INFORMATION GIVEN: Begin

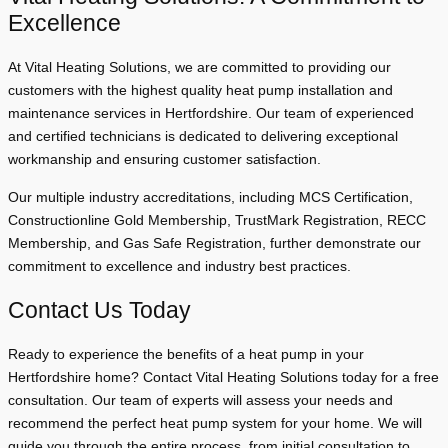
Excellence
At Vital Heating Solutions, we are committed to providing our
customers with the highest quality heat pump installation and
maintenance services in Hertfordshire. Our team of experienced
and certified technicians is dedicated to delivering exceptional
workmanship and ensuring customer satisfaction.
Our multiple industry accreditations, including MCS Certification,
Constructionline Gold Membership, TrustMark Registration, RECC
Membership, and Gas Safe Registration, further demonstrate our
commitment to excellence and industry best practices.
Contact Us Today
Ready to experience the benefits of a heat pump in your
Hertfordshire home? Contact Vital Heating Solutions today for a free
consultation. Our team of experts will assess your needs and
recommend the perfect heat pump system for your home. We will
guide you through the entire process, from initial consultation to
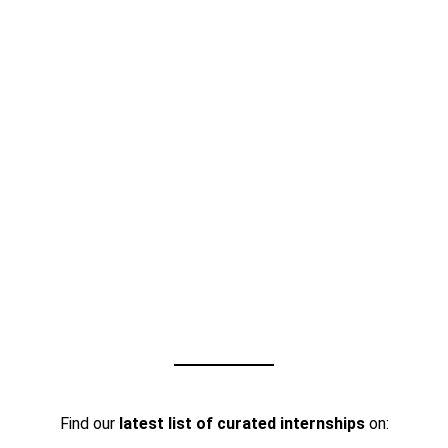
Find our
latest list of curated internships
on:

INFORMATION GIVEN: End

EXERCISE DETAILS —
Copy out every line of text from the records word for word, and leave out the pictures.

REPLY —
Excellence
At Vital Heating Solutions, we are committed to providing our
customers with the highest quality heat pump installation and
maintenance services in Hertfordshire. Our team of experienced
and certified technicians is dedicated to delivering exceptional
workmanship and ensuring customer satisfaction.
Our multiple industry accreditations, including MCS Certification,
Constructionline Gold Membership, TrustMark Registration, RECC
Membership, and Gas Safe Registration, further demonstrate our
commitment to excellence and industry best practices.
Contact Us Today
Ready to experience the benefits of a heat pump in your
Hertfordshire home? Contact Vital Heating Solutions today for a free
consultation. Our team of experts will assess your needs and
recommend the perfect heat pump system for your home. We will
guide you through the entire process, from initial consultation to
Find our
latest list of curated internships
on:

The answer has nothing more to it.